# Albino Jaguar Carpet Python



## Kenno (Jun 21, 2010)

Here's the photo's of the first ever Albino Jag produced, Henry Piorun from Canada was the breeder, his videos are on youtube. Lets hope we see someone produce these here in the near future.


----------



## Contagion (Jun 21, 2010)

Very nice. Should be some this season.


----------



## oreo1 (Jun 21, 2010)

wow those are stunning!! *froth*


----------



## Kenno (Jun 21, 2010)

Contagion said:


> Very nice. Should be some this season.



Produced by who?


----------



## AM Pythons (Jun 21, 2010)

barra, check his last thread he put up yesterday i think..


----------



## Bez84 (Jun 21, 2010)

Produced by whoever decides to put there albino darwins over the RPM carpets lol


----------



## AM Pythons (Jun 21, 2010)

the thread was called 'CARAMELS & ALBINO'S"


----------



## Kurto (Jun 21, 2010)

Definitely something special there... Just too bad they were hatched on the other side of the world!


----------



## driftoz (Jun 21, 2010)

ah yes seen that should be intresting


----------



## Kenno (Jun 21, 2010)

Any idea what price these little guys will fetch? Don't tell me to just ask barramundi


----------



## shaye (Jun 21, 2010)

alot


----------



## Kenno (Jun 21, 2010)

Insightful stuff


----------



## dottyback (Jun 21, 2010)

someone please claify, in order to breed these, jag to albino then split jag to splitalbino? If so we will have to wait about 6 years in Australia?


----------



## kupper (Jun 21, 2010)

unless you have a friend of a friend who brings things in from overseas ...........


----------



## mojo73 (Jun 21, 2010)

dottyback said:


> someone please claify, in order to breed these, jag to albino then split jag to splitalbino? If so we will have to wait about 6 years in Australia?
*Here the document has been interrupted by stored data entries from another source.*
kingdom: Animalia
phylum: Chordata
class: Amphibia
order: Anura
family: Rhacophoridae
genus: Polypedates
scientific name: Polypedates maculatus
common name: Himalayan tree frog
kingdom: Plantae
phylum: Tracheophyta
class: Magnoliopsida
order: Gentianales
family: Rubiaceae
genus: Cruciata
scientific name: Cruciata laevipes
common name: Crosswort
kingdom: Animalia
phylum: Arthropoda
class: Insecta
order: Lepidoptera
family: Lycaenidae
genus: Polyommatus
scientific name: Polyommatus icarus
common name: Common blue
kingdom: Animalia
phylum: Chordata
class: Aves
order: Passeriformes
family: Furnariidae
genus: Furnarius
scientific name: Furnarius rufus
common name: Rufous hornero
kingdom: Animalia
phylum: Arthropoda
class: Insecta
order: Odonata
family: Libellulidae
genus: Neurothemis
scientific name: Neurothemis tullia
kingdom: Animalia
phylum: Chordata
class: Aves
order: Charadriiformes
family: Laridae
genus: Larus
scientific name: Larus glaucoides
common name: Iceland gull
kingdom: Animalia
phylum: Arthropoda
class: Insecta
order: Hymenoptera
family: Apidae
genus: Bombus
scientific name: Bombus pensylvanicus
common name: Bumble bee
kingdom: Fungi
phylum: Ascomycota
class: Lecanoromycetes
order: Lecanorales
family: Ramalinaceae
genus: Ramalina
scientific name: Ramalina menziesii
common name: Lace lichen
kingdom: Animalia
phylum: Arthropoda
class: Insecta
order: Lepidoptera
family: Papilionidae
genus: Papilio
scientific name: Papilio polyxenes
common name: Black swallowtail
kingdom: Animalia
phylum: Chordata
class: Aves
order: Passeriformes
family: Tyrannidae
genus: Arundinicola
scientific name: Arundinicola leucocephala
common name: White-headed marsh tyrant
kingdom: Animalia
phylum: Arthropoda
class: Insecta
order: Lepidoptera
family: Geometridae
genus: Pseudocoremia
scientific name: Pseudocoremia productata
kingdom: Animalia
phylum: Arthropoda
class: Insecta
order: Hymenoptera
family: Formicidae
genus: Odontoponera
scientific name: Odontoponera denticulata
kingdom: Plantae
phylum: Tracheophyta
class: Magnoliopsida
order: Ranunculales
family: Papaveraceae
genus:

Not if they enter Australia in the same way that the RPM's (cough - Jaguars) did - you most likely have hets already and dont even know it!


----------



## mungus (Jun 21, 2010)

Kenno said:


> Any idea what price these little guys will fetch? Don't tell me to just ask barramundi



Just ask Barramundi.....:lol:


----------



## Basssman (Jun 22, 2010)

There are already Het for albino Jags here so it will be within only a few years before they are produced here

Cheers Sam


----------



## Crazy_Snake08 (Jun 22, 2010)

wow!! they are nice


----------



## Snake_Whisperer (Jun 22, 2010)

Cool! Can't wait to see how these turn out. Nice find Kenno!


----------



## CarpetPythons.com.au (Jun 22, 2010)

That rpm of Barramundi looks like it might be too small and young to go this season. Good luck to him though.


----------



## Paul (Jun 22, 2010)

CarpetPythons.com.au said:


> That rpm of Barramundi looks like it might be too small and young to go this season. Good luck to him though.


 
Wishfull thinking? I reckon Barra has a good chance this year...
 
Cheers,
Paul.


----------



## CarpetPythons.com.au (Jun 22, 2010)

On further inspection of those photos i think you might be right Paul. I thought the caramel rpms were the ones that were het for albino. That standard rpm looks like it should be around the 600 gram mark.


----------



## aussie-albino (Jun 22, 2010)

This year or next year, exciting stuff for the Aussie hobby, fingers crossed for Barramundi
cheers
Scott


----------



## mojo73 (Jun 22, 2010)

byup said:


> There are already Het for albino Jags here so it will be within only a few years before they are produced here
> 
> Cheers Sam



Good to see that you guys agree that the RPM's are re-smuggled back out jags and that you will not be too far behind the rest of the world that you should have been leading!


----------



## pythrulz (Jun 22, 2010)

hopoefully in the next few seasons we will see some interesting intergrades and RPMS produced and come on to the market would be interesting


----------



## BARRAMUNDI (Jun 22, 2010)

There are about 4 or 5 18 month old 100% het RPMs that were produced from a succesful pairing, they hatched in late 08. The chance of succesful breeding of these guys back to Albinos this season is slim but not impossible. 

My little het male is on the small side but he is having a good crack at my Albino. Plenty of spurring and tail alignments but I have not seen a mating as yet. Still early days though.....


----------



## CarpetPythons.com.au (Jun 22, 2010)

Good luck mate. I have had many a female lay eggs without observing ovulation.


----------